Seyfarth Synopsis: In Ellis v. Google, Inc., No. CGC-17-561299 (Cal Sup. Ct. Dec. 4, 2017), Judge Mary Wiss of the Superior Court of California granted a motion to dismiss a class action lawsuit brought by Google employees who claimed that all female Google employees are paid less than their counterparts. Specifically, Judge Wiss found that the plaintiffs failed to plead sufficient facts to conclude that Google paid all female employees less than their male counterparts, even though the complaint alleged that a statistical analysis “found systematic compensation disparities against women pretty much across the entire workforce.” Id. at 4. This case represents a win for employers, who too often are forced to defend large class actions based on conclusory allegations.

Case Background

Three former female Google employees filed a putative class action in the Superior Court of California, alleging that Google “maintained throughout California a ‘centrally determined and uniformly applied policy and/or practice of paying its female employees less than male employees for substantially similar work.’” Id. at 2. To support this allegation, the plaintiffs also alleged that the U.S. Department of Labor found that, with respect to Google’s Mountain View office in 2015, “‘systematic compensation disparities against women pretty much across the entire workforce.’” Id. The plaintiffs asserted four causes of action against Google based on the alleged disparity, including a California Equal Pay Act claim, a California Labor Code claim, a Business and Professions Code claim, and a claim for declaratory judgment. The plaintiffs purported to bring these claims on behalf of all female Google employees in California.

Decision

The Court observed that a class action complaint should be dismissed where, “assuming the truth of the factual allegations in the complaint, there is no reasonable possibility that the requirements for class certification will be satisfied.” Id. at 3. The Court then discussed the requirements for class certification under California law, including: “(a) an ascertainable and sufficiently numerous class; (b) a well-defined community of interest; and (c) substantial benefits from certification that render proceeding as a class superior to the alternatives.” Id. at 4. With respect to the second factor, the Court observed that it has three factors, including “(a) predominant common questions of law or fact; (b) class representatives with claims or defenses typical of the class; and (c) class representatives who can adequately represent the class.” Id.

The Court found that the plaintiffs did not allege sufficient facts to conclude that there was an ascertainable class. Even though the plaintiffs defined the class as “all women employed by Google in California,” which on its face was ascertainable, the Court found the definition overbroad because the plaintiffs offered “no means by which only those class members who have claims can be identified from those who should not be included in the class.” Id.
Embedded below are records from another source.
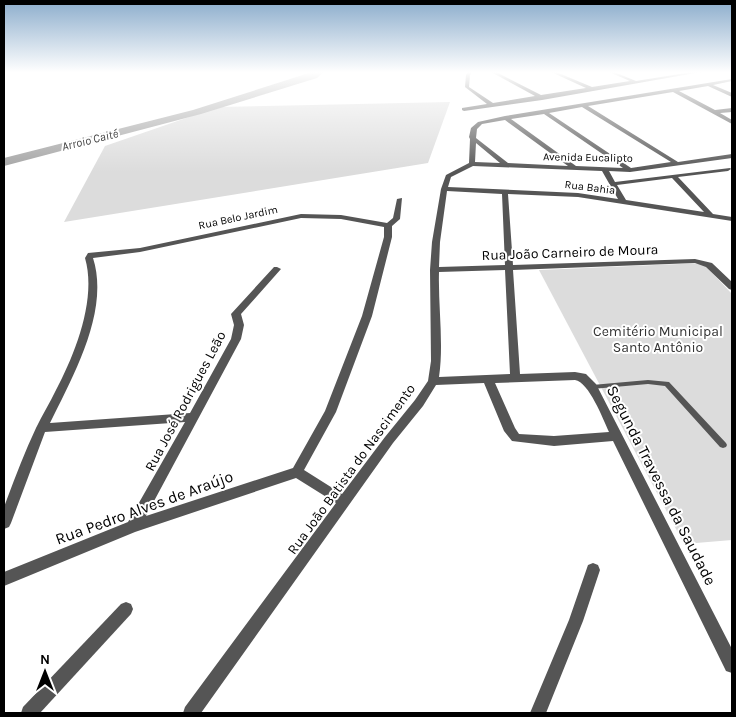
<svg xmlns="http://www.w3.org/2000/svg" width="736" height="717" viewBox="0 0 736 717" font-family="Karla,sans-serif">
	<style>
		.green { fill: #dcdcdc }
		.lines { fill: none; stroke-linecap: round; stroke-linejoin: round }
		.river { fill: #a3a3a3; fill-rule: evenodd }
		.service { fill: #555; fill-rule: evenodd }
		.minor { fill: #555; fill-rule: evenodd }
		.labels { text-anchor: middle; stroke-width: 4; stroke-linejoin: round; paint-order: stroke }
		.far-street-label { font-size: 11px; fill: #000; stroke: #fff }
		.far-water-label { font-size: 12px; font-style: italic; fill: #444; stroke: #fff }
		.street-label { font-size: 14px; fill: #000; stroke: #fff }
		.park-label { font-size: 14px; fill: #333; stroke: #fff }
		.near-street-label { font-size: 16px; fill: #000; stroke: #fff }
	</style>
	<rect width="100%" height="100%" fill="#fff"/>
	<g class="green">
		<path d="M 450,102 L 428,163 L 64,222 L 105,146 L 218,107 Z"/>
		<path d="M 703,263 L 732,294 L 732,540 L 684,544 L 539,270 Z"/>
	</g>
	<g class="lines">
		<path class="river" d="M 312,72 L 323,72 L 317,78 L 201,114 L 4,166 L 4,158 L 193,110 Z"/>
		<path class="service" d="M 648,380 L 669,382 L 726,443 L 727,445 L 726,447 L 723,448 L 720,447 L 665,386 L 648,384 L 592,389 L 590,389 L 589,387 L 590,385 L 592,385 Z"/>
		<g class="minor">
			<path d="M 468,72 L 472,72 L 470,75 L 469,87 L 493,103 L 535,96 L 491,72 L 496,72 L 541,95 L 586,88 L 551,72 L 556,72 L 592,87 L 630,81 L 609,72 L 614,72 L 636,81 L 692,72 L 701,72 L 542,100 L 464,111 L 462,110 L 462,108 L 487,104 L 465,87 L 466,75 Z"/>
			<path d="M 732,79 L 732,81 L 713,85 L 732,93 L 732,97 L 708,86 L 679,91 L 715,110 L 732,108 L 732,112 L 720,113 L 732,120 L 732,124 L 673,92 L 588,106 L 678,162 L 732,154 L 732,158 L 630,172 L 609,171 L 615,182 L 730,168 L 731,169 L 728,171 L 678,177 L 713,214 L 732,217 L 732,221 L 578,197 L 508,194 L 513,265 L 695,259 L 712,263 L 732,282 L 732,290 L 729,289 L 706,267 L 695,263 L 513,270 L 520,374 L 575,372 L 586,374 L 596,384 L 732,649 L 732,673 L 726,671 L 613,441 L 554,446 L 512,441 L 504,431 L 484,383 L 436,385 L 423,406 L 393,443 L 201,713 L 183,713 L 185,707 L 336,503 L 296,478 L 135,532 L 4,586 L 4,572 L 128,522 L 185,422 L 45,432 L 11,523 L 9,527 L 4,529 L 4,507 L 7,499 C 16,475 25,451 36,428 C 42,415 50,403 56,390 C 75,354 97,299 85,258 L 88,253 L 140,248 L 301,214 L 341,215 L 387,223 L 393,218 L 397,199 L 402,198 L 400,219 L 392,226 L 392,237 L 372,316 L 336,412 L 304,470 L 342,494 L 385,437 L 415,400 L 428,381 L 431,361 L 430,270 L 432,242 L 441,189 L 446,175 L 469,163 L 470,139 L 469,137 L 471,128 L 478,122 L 505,116 ZM 582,107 L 671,162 L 631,168 L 549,113 ZM 544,114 L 623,168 L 576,166 L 511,119 ZM 505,120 L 568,166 L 508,163 L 476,138 L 477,129 L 482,124 ZM 476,143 L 500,163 L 475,162 ZM 473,166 L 602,171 L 618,199 L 578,193 L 448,187 L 451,177 ZM 672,178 L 704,212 L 626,200 L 617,185 ZM 447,191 L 502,194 L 505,265 L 439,267 L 440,242 ZM 301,218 L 341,219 L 384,227 L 384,237 L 362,316 L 325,411 L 293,468 L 146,516 L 241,339 L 244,325 L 241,314 L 281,269 L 277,267 L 274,267 L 231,314 L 234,325 L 231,339 L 190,413 L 50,423 C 73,376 110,311 93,258 L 140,252 ZM 505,270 L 510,374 L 439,377 C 444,343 438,307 439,272 ZM 575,380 C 589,382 603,419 609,432 L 554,436 L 519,434 L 515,428 L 495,383 Z"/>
			<path d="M 593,563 L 598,565 L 600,570 L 583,621 L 546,713 L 530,713 L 569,620 L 588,565 Z"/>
			<path d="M 126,602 L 131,604 L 133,609 L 131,614 L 40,713 L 21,713 L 23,707 L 121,604 Z"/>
		</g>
	</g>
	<linearGradient id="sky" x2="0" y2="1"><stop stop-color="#8cadcc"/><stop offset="0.42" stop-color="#fff"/><stop offset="1" stop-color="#fff" stop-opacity="0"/></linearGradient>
	<rect width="736" height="172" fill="url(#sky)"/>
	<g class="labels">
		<g class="far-street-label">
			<text transform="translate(588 157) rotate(1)" y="4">Avenida Eucalipto</text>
			<text transform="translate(590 187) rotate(7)" y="4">Rua Bahia</text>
			<text transform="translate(238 217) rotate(-12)" y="4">Rua Belo Jardim</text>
		</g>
		<g class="far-water-label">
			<text transform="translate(90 140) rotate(-14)" y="4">Arroio Caité</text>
		</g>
		<g class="street-label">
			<text transform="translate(570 252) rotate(-2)" y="5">Rua João Carneiro de Moura</text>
			<text transform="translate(185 401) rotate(-62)" y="5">Rua José Rodrigues Leão</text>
			<text transform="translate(351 469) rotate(-54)" y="5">Rua João Batista do Nascimento</text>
		</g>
		<g class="park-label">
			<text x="658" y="336">Cemitério Municipal<tspan x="658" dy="16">Santo Antônio</tspan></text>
		</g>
		<g class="near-street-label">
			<text transform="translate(662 485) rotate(63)" y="6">Segunda Travessa da Saudade</text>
			<text transform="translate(144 507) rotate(-20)" y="6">Rua Pedro Alves de Araújo</text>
		</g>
	</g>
	<rect width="736" height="717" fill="none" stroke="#000000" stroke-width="10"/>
	<g transform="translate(45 672)" stroke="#ffffff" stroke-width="4" paint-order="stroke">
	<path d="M0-4L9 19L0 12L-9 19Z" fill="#000000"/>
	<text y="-8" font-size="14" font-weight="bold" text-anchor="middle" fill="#000000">N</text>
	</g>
</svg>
Significantly, the Court found that the plaintiffs’ allegation that the U.S. Department of Labor “‘found systemic compensation disparities against women pretty much across the entire workforce’” at a Google office in 2015 was insufficient to support the conclusion that “Google implemented a uniform policy of paying all female employees less than male employees for substantially equal or similar work.” Id. The Court observed that the complaint did not “specify, for example, the specific job classifications it pertains to, or whether the comparison was made against men who perform substantially similar work under similar working conditions.” Id.
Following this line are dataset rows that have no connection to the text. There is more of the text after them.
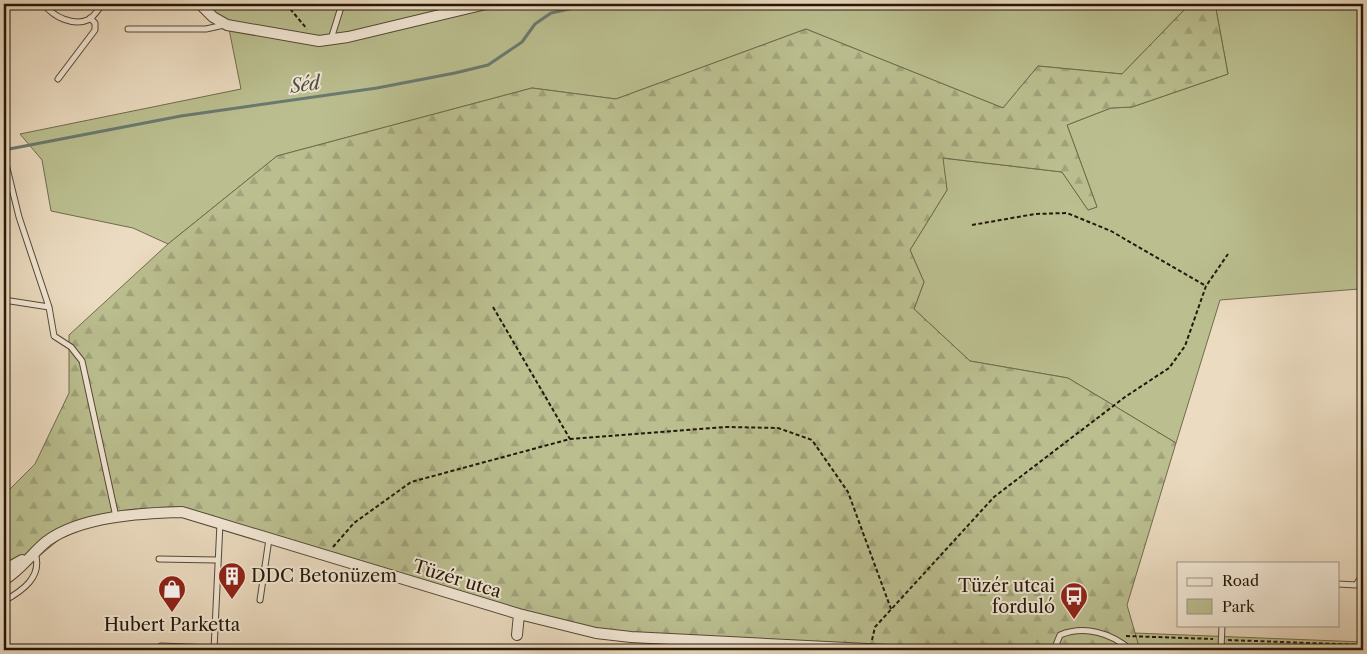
<svg xmlns="http://www.w3.org/2000/svg" width="1367" height="654" font-family="'Libre Caslon Text',serif">
  <defs>
    <pattern id="forest-firs" width="22" height="20" patternUnits="userSpaceOnUse" patternTransform="scale(1.25)"><rect width="22" height="20" fill="#bbbf90"/><path d="M5 1l3.5 6h-7zM16 11l3.5 6h-7z" fill="#a1a37b"/></pattern>
  </defs>
  <rect width="100%" height="100%" fill="#ebdbc0"/>
  <filter id="stains"><feTurbulence type="fractalNoise" baseFrequency=".004" numOctaves="4"/><feColorMatrix values="0 0 0 0 .2 0 0 0 0 .09 0 0 0 0 .02 0 0 0 .5 -.17"/></filter>
  <radialGradient id="worn" r=".72"><stop offset=".6" stop-color="#630" stop-opacity="0"/><stop offset="1" stop-color="#630" stop-opacity=".3"/></radialGradient>
  <!-- green -->
  <path fill="#bbbf90" stroke="#706c4c" d="M201 4H1190L1122 74 1038 66 1003 108 806 29 616 99 532 88 277 156 168 244 133 228 51 211 42 160 20 134 241 89 228 24Z
    M1215 4H1363V303L1359 289 1220 300 1176 443 1068 378 970 361 914 309 924 282 910 250 947 190 942 158 1062 172 1088 210 1097 207 1067 125 1111 108 1132 107 1228 74Z
    M1134 633 1363 642V650H1140Z"/>
  <!-- forest -->
  <path fill="url(#forest-firs)" stroke="#706c4c" d="M1190 4H1215L1228 74 1132 107 1111 108 1067 125 1097 207 1088 210 1062 172 943 158 947 190 910 250 924 282 914 309 970 361 1068 378 1176 443 1127 605 1140 650H783L782 648 595 635 199 517 153 514 88 527 61 538 4 585V495L35 464 69 393V335L168 244 277 156 532 88 616 99 806 29 1003 108 1038 66 1122 74Z"/>
  <g fill="none" stroke-linecap="round" stroke-linejoin="round">
    <!-- stream -->
    <path stroke="#6a7a70" stroke-width="3" d="M4 150 181 116 377 88 455 73 488 65 522 42 535 24 551 13 592 4"/>
    <!-- lane casing -->
    <g stroke="#564937" stroke-width="7">
      <path id="lane" d="M44 4C53 17 74 27 90 19 94 16 99 8 103 4
        M128 29H206L224 25
        M331 39 342 4
        M58 79 95 30V23L90 18
        M6 164 19 217 49 307 54 336 71 347 82 361 116 517
        M4 300 49 307
        M1361 340 1363 346
        M159 559 216 560
        M1338 584 1356 585 1361 577
        M260 600 269 539
        M4 601C22 591 43 577 35 553
        M161 646 213 648
        M214 650 220 523
        M1054 650 1060 635C1085 625 1111 633 1131 650
        M1221 650 1222 625"/>
    </g>
    <!-- street casing -->
    <g stroke="#564937" stroke-width="12">
      <path id="street" d="M200 4 213 17 227 25 319 41 348 37 486 4
        M4 570 22 560
        M4 580C21 570 32 553 47 541 81 516 142 513 182 512L519 614 596 633 631 637 887 650
        M517 635 519 614"/>
    </g>
    <!-- path -->
    <path stroke="#241809" stroke-width="2" stroke-dasharray="4 2.5" stroke-linecap="butt" d="M286 4 307 29
      M972 225 1035 214 1067 213 1111 231 1206 286
      M493 307 570 439
      M333 547 354 523 411 482 570 439 726 427 778 428 812 440 848 492 891 609
      M1126 636 1213 639
      M872 640 875 627 994 497 1125 397 1169 368 1185 346 1206 286 1228 254
      M1228 640 1363 645
      M517 650V645"/>
    <!-- lane -->
    <use href="#lane" stroke="#f2e8d6" stroke-width="5"/>
    <!-- street -->
    <use href="#street" stroke="#f2e8d6" stroke-width="10"/>
  </g>
  <!-- icons -->
  <defs>
    <g id="building-pin" transform="scale(1.4375)"><path d="M0 17L-7.5 6A9.5 9.5 0 1 1 7.5 6Z" fill="#8f2418" stroke="#f2e8d6"/><path d="M-4-6H4V6H1V3H-1V6H-4ZM-2.5-4.3h1.7v1.8h-1.7ZM.8-4.3h1.7v1.8H.8ZM-2.5-1h1.7V.8h-1.7ZM.8-1h1.7V.8H.8Z" fill="#fff"/></g>
    <g id="shop-pin" transform="scale(1.4375)"><path d="M0 17L-7.5 6A9.5 9.5 0 1 1 7.5 6Z" fill="#8f2418" stroke="#f2e8d6"/><path d="M-5-2.5h2.3a2.7 3.5 0 0 1 5.4 0H5L5.5 6h-11ZM-1.5-2.5h3a1.5 2.3 0 0 0-3 0Z" fill="#fff"/></g>
    <g id="bus-pin" transform="scale(1.4375)"><path d="M0 17L-7.5 6A9.5 9.5 0 1 1 7.5 6Z" fill="#8f2418" stroke="#f2e8d6"/><path d="M-5-6H5V4H4V6H2V4H-2V6H-4V4H-5ZM-3.5-4V0h7V-4ZM-3.5 1.2v1.5H-2V1.2ZM2 1.2v1.5H3.5V1.2Z" fill="#fff"/></g>
  </defs>
  <g fill-rule="evenodd">
    <use href="#building-pin" x="232" y="576"/>
    <use href="#shop-pin" x="172" y="589"/>
    <use href="#bus-pin" x="1074" y="596"/>
  </g>
  <g text-anchor="middle" stroke-width="4" stroke-linejoin="round" paint-order="stroke">
    <!-- poi labels -->
    <g font-size="18" fill="#241809" stroke="#f2e8d6" text-anchor="start">
      <text x="251" y="582">DDC Betonüzem</text>
      <text x="1055" y="592" text-anchor="end">Tüzér utcai<tspan x="1055" dy="21">forduló</tspan></text>
      <text x="172" y="631" text-anchor="middle">Hubert Parketta</text>
    </g>
    <!-- street labels -->
    <g font-size="18" fill="#241809" stroke="#f2e8d6">
      <text transform="translate(457 579) rotate(17)" y="6">Tüzér utca</text>
    </g>
    <!-- water labels -->
    <g font-size="19" font-style="italic" fill="#4d5145" stroke="#f2e8d6">
      <text transform="translate(305 84) rotate(-8)" y="7">Séd</text>
    </g>
  </g>
  <!-- margin -->
  <rect width="1367" height="654" fill="none" stroke="#ebdbc0" stroke-width="20"/>
  <rect x="5" y="5" width="1357" height="644" fill="none" stroke="#241809" stroke-width="2.5"/>
  <rect x="10" y="10" width="1347" height="634" fill="none" stroke="#241809"/>
  <!-- legend -->
  <rect x="1177" y="562" width="162" height="65" fill="#f2e8d6" stroke="#a09584"/>
  <rect x="1187" y="578" width="25" height="8" fill="#f2e8d6" stroke="#a09584"/>
  <text x="1222" y="586" font-size="15" fill="#241809">Road</text>
  <rect x="1187" y="599" width="25" height="15" fill="#bbbf90" stroke="#a09584"/>
  <text x="1222" y="612" font-size="15" fill="#241809">Park</text>
  <rect width="100%" height="100%" filter="url(#stains)"/>
  <rect width="100%" height="100%" fill="url(#worn)"/>
</svg>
The Court also concluded that the plaintiffs failed to allege that there were common questions of law and fact that predominated over individual issues because the plaintiffs’ class was “overbroad,” so liability could not be decided for all putative class members in one proceeding. Id. at 5. The Court further opined that the plaintiffs’ conclusory allegation that they “performed ‘equal work’ as their male counterparts” was insufficient to allege that they, in fact, performed equal work, and dismissed their individual claims. Id. at 6.
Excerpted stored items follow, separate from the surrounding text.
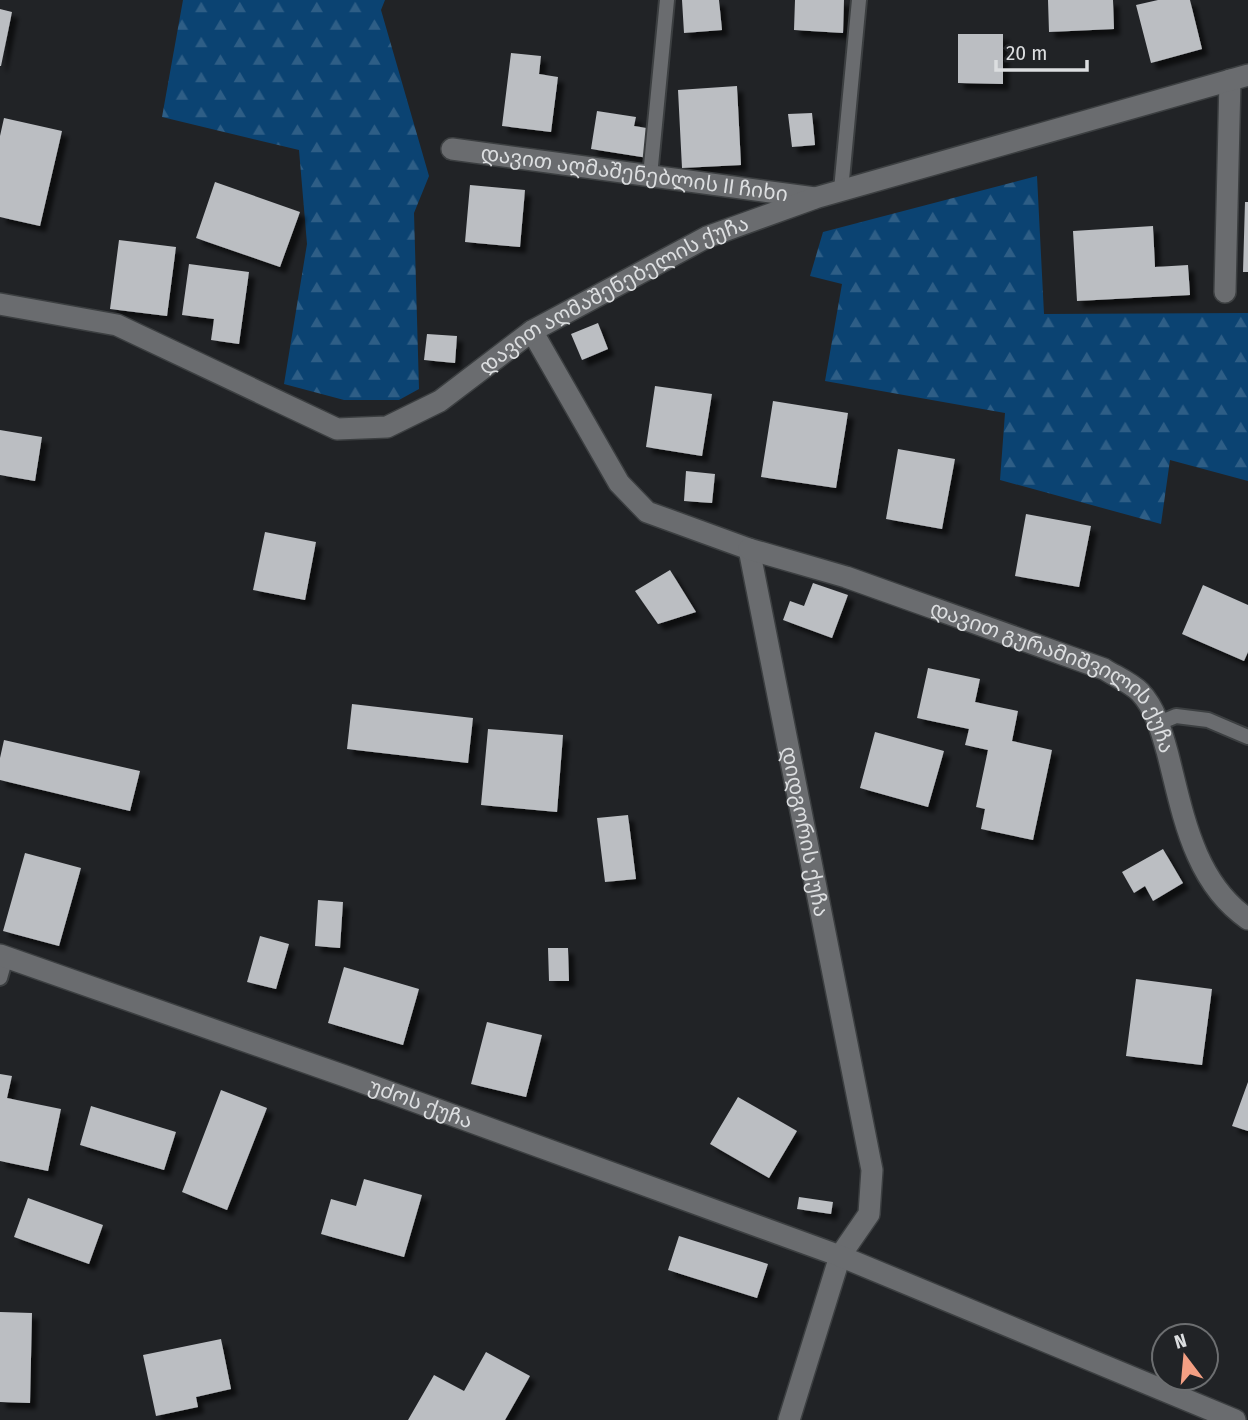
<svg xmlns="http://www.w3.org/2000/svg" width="1248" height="1420" viewBox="0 0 1248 1420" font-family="'Fira Sans Condensed','Noto Sans Georgian',sans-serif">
<defs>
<pattern id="forest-firs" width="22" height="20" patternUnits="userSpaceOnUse" patternTransform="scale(1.75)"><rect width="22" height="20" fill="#0b4372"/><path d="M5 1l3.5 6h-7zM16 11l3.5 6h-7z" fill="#2e5e86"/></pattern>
<filter id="shadow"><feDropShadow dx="6" dy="6" stdDeviation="2" flood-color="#0009"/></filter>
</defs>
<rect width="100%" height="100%" fill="#212326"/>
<path fill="url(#forest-firs)" d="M183 0H385L381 10 429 176 414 213 419 389 399 400H344L284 384 307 244 299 150 162 117Z
M1037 176 1044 314 1248 313V481L1170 460 1161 524 1000 480 1005 413 825 381 842 284 810 276 823 232Z"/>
<path fill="#bbbec2" filter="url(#shadow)" d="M682 0H719L722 30 684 33Z
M795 0H844L843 33 794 30Z
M1048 0H1113L1114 29 1049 32Z
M1158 0H1190L1202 49 1151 63 1136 5Z
M0 9 12 12 1 66H0Z
M958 34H1003V84L958 83Z
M511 53 541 56 539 74 558 77 551 132 502 126Z
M737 86 741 165 682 168 678 90Z
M597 111 636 117 634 126 653 129 648 158 591 149Z
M812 113 815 145 792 147 788 114Z
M4 118 62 131 40 226 0 217V136Z
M215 182 300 212 280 267 196 238Z
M470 185 525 190 520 247 465 242Z
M1245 202H1248V272H1243Z
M1153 226 1155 267 1188 265 1190 295 1077 301 1073 231Z
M119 240 176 247 167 316 110 309Z
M189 264 249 272 239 344 211 340 214 319 182 315Z
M598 323 608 349 582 360 571 334Z
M427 334 457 336 455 363 424 360Z
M655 386 712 394 702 456 646 447Z
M773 401 848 413 836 488 761 477Z
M0 430 42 437 35 481 0 475Z
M898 449 955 459 942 529 886 519Z
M686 471 715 474 712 503 684 501Z
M1026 514 1091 526 1079 587 1015 576Z
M265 532 316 542 305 600 253 590Z
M670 570 696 612 658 624 635 591Z
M813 583 848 595 832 638 783 620 790 601 804 606Z
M1203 585 1248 605V652L1244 661 1182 634Z
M928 668 980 679 975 702 1018 711 1012 741 1052 750 1033 840 981 829 985 809 976 807 988 750 965 745 969 729 917 718Z
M352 704 473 718 468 763 347 749Z
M488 729 563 735 557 812 481 805Z
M875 732 944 751 928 807 860 788Z
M4 740 140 771 130 811 0 780V758Z
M628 815 636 879 605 882 597 818Z
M1163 849 1183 883 1153 901 1145 886 1134 893 1122 872Z
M25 853 81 868 59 946 3 931Z
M318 900 343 902 340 948 315 946Z
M260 936 289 944 276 989 247 982Z
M548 948H568L569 981H549Z
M344 967 419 989 403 1045 328 1023Z
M1136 979 1212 989 1202 1065 1126 1056Z
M487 1022 542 1035 526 1097 471 1084Z
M0 1074 12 1076 7 1098 61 1109 48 1171 0 1161Z
M1248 1082V1131L1232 1126Z
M221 1090 267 1108 227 1210 182 1192Z
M738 1097 797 1131 769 1178 710 1144Z
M91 1106 176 1132 164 1170 80 1145Z
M364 1179 422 1195 404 1257 321 1234 331 1199 356 1206Z
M799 1197 833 1202 831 1214 797 1209Z
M28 1198 103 1225 89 1264 14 1237Z
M679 1236 768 1264 757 1298 668 1270Z
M0 1312 32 1313 30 1403 0 1402Z
M221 1339 231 1389 196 1397 198 1407 156 1416 143 1355Z
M486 1352 530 1376 505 1420H408L434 1375 464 1391Z"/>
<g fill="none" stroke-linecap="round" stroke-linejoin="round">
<g stroke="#3c3f41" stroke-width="18">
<path id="lane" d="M650 176 667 0
M841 190 859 0
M1159 723 1176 716 1208 720 1248 737
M0 978 6 957"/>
</g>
<g stroke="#3c3f41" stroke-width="24">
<g id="street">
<path id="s1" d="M452 149 815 198"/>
<path d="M1225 292 1230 80"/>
<path id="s2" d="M532 331 619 483 647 512 749 549 872 1170 869 1214 840 1256 789 1420"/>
<path id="s3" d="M749 549 846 577 1104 669C1115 676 1131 683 1140 692 1156 709 1162 733 1168 755 1183 814 1194 882 1248 919"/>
<path id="s4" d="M0 955 345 1076 840 1256 1235 1420"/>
</g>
</g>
<g stroke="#3c3f41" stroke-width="24">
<g id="secondary">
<path id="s5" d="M0 304 117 325 337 429 387 427 440 401 532 331 707 237 815 198 1248 75"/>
</g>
</g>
<use href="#lane" stroke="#6a6c6f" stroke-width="14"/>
<use href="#street" stroke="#6a6c6f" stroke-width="21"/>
<use href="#secondary" stroke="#6a6c6f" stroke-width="21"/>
</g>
<g text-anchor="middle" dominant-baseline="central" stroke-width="7" stroke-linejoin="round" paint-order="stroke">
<g font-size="21" fill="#dcdee0" stroke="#212326">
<text stroke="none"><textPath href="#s1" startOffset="184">დავით აღმაშენებლის II ჩიხი</textPath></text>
<text stroke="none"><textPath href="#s5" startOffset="676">დავით აღმაშენებელის ქუჩა</textPath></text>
<text stroke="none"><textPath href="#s3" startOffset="338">დავით გურამიშვილის ქუჩა</textPath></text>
<text stroke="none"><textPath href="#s2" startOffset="612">დიდგორის ქუჩა</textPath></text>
<text stroke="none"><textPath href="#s4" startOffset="446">უძოს ქუჩა</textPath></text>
</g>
</g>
<g transform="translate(1185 1357) rotate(344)"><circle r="33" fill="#212326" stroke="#6c6e70" stroke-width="2"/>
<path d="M0-5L12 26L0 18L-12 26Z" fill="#f39f83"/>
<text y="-10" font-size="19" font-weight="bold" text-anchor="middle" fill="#dcdee0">N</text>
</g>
<path d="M996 60v10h91v-10" fill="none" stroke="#dcdee0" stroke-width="3.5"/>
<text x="1006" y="60" font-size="21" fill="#dcdee0" stroke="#212326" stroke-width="5" paint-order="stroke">20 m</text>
</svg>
Implications For Employers

The Ellis case has been closely watched as it is a significant workplace class action in a worker-friendly jurisdiction. The ruling of December 4 is a win for employers insofar as companies, especially in California, can use the decision to try to stop class actions at the pleadings stage. When moving to dismiss such complaints, employers should lay out what conclusions can be drawn from assuming specific factual allegations are true, as they may have far less significance than may appear at first glance. Employers should also continue reminding courts that class actions are only appropriate when they can create common answers to common questions, which is often not the case in large, overbroad class actions, and that conclusory allegations are insufficient to state claims.